(Records of where elements appear)
<<<<

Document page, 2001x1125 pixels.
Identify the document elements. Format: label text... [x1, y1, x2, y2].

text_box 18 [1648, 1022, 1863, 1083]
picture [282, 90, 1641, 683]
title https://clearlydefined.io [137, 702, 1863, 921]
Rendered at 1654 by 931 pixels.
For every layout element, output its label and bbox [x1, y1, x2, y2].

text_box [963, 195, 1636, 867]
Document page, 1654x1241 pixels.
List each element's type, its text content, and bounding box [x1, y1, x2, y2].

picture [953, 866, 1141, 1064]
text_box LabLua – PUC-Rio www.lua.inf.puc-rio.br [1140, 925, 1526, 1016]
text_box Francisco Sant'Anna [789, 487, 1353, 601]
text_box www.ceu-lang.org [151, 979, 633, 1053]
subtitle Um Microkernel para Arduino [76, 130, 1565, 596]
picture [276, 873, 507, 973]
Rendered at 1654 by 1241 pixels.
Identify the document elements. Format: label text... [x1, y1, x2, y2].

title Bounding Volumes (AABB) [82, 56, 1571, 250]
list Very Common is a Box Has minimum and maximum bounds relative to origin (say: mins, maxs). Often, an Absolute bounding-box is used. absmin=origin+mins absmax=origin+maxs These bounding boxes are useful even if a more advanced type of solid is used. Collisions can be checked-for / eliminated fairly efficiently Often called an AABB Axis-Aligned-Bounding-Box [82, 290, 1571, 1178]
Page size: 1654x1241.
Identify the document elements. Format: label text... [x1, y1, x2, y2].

>>>>

- What you are asked to do
Please rewrite the stretch of the listing from its start through the line containing "picture [276, 873, 507, 973]", replacing "Document page" with "Document image" and leaving everything else unchanged.

- Task answer
Document image, 2001x1125 pixels.
Identify the document elements. Format: label text... [x1, y1, x2, y2].

text_box 18 [1648, 1022, 1863, 1083]
picture [282, 90, 1641, 683]
title https://clearlydefined.io [137, 702, 1863, 921]
Rendered at 1654 by 931 pixels.
For every layout element, output its label and bbox [x1, y1, x2, y2].

text_box [963, 195, 1636, 867]
Document image, 1654x1241 pixels.
List each element's type, its text content, and bounding box [x1, y1, x2, y2].

picture [953, 866, 1141, 1064]
text_box LabLua – PUC-Rio www.lua.inf.puc-rio.br [1140, 925, 1526, 1016]
text_box Francisco Sant'Anna [789, 487, 1353, 601]
text_box www.ceu-lang.org [151, 979, 633, 1053]
subtitle Um Microkernel para Arduino [76, 130, 1565, 596]
picture [276, 873, 507, 973]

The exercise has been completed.